**DATI DISPONIBILI**.
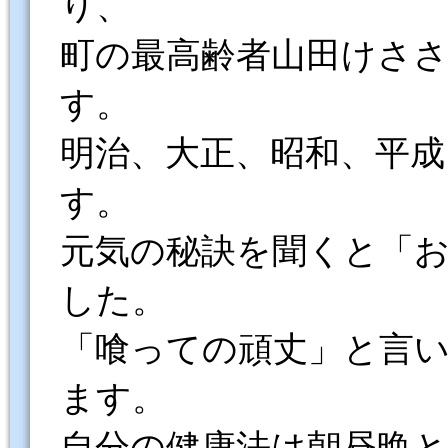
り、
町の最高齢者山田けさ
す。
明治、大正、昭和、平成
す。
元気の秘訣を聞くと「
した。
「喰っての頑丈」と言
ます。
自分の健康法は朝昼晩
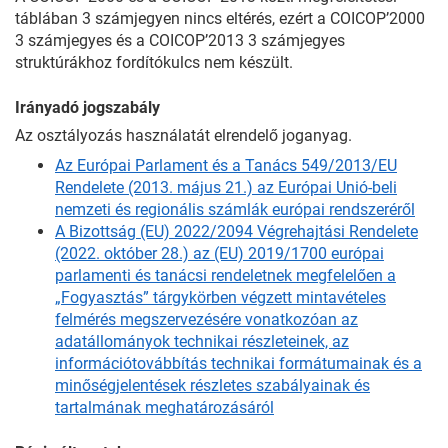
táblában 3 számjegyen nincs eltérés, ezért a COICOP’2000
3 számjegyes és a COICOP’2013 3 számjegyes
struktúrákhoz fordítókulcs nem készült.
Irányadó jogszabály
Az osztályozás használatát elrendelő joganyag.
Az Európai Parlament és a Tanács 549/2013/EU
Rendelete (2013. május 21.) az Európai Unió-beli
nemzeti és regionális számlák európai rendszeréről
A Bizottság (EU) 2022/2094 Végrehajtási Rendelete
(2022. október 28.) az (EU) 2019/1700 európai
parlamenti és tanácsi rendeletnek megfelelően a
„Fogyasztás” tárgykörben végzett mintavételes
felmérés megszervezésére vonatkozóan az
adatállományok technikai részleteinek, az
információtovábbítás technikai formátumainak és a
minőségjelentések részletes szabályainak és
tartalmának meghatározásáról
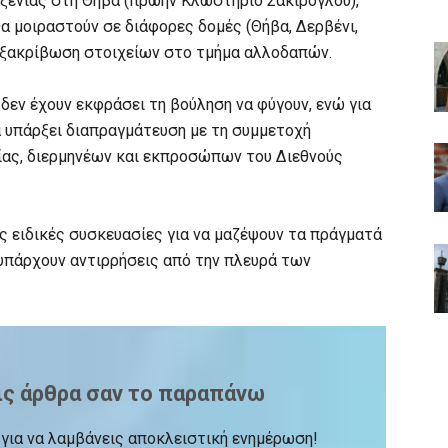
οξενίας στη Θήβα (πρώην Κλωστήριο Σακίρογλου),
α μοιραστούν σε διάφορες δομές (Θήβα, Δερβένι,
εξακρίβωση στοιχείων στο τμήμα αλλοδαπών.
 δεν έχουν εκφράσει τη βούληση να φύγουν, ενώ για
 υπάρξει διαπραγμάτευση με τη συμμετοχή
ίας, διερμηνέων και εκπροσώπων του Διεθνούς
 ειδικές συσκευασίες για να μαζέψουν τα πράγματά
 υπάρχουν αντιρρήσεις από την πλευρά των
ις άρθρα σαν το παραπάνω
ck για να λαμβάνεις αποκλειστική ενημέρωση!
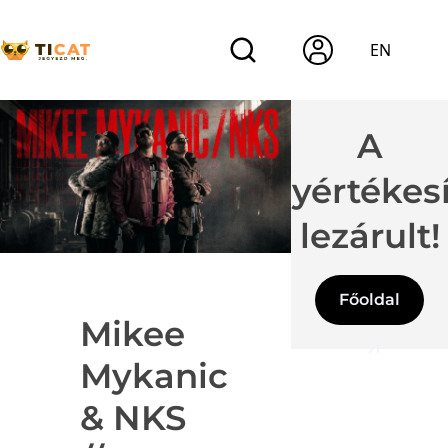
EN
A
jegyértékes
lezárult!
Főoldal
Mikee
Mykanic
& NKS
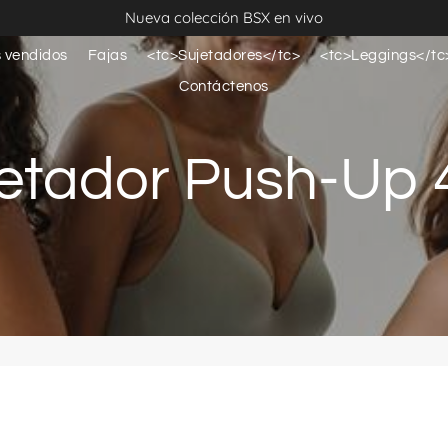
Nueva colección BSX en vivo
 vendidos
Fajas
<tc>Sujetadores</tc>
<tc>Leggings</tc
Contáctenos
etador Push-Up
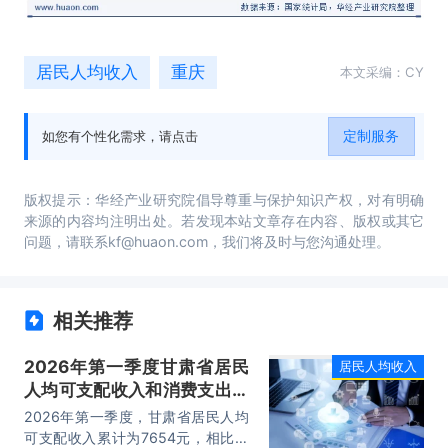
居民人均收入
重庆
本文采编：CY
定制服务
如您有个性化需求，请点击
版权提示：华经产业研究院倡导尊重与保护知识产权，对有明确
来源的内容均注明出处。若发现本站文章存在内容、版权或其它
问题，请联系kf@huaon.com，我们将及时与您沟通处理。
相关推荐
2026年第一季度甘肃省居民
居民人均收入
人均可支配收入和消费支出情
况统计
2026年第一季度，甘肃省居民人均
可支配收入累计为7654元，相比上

**ISTRUZIONI DA SEGUIRE**.
Ricopia tutto dalla riga dei dati che contiene "οξενίας στη Θήβα" fino alla fine dei dati, sostituendo "Contáctenos" con "Escríbanos" e lasciando invariato il resto. Non includere le immagini nella risposta.

**RISULTATO**.
οξενίας στη Θήβα (πρώην Κλωστήριο Σακίρογλου),
α μοιραστούν σε διάφορες δομές (Θήβα, Δερβένι,
εξακρίβωση στοιχείων στο τμήμα αλλοδαπών.
 δεν έχουν εκφράσει τη βούληση να φύγουν, ενώ για
 υπάρξει διαπραγμάτευση με τη συμμετοχή
ίας, διερμηνέων και εκπροσώπων του Διεθνούς
 ειδικές συσκευασίες για να μαζέψουν τα πράγματά
 υπάρχουν αντιρρήσεις από την πλευρά των
ις άρθρα σαν το παραπάνω
ck για να λαμβάνεις αποκλειστική ενημέρωση!
EN
A
jegyértékes
lezárult!
Főoldal
Mikee
Mykanic
& NKS
Nueva colección BSX en vivo
 vendidos
Fajas
<tc>Sujetadores</tc>
<tc>Leggings</tc
Escríbanos
etador Push-Up
居民人均收入
重庆
本文采编：CY
定制服务
如您有个性化需求，请点击
版权提示：华经产业研究院倡导尊重与保护知识产权，对有明确
来源的内容均注明出处。若发现本站文章存在内容、版权或其它
问题，请联系kf@huaon.com，我们将及时与您沟通处理。
相关推荐
2026年第一季度甘肃省居民
居民人均收入
人均可支配收入和消费支出情
况统计
2026年第一季度，甘肃省居民人均
可支配收入累计为7654元，相比上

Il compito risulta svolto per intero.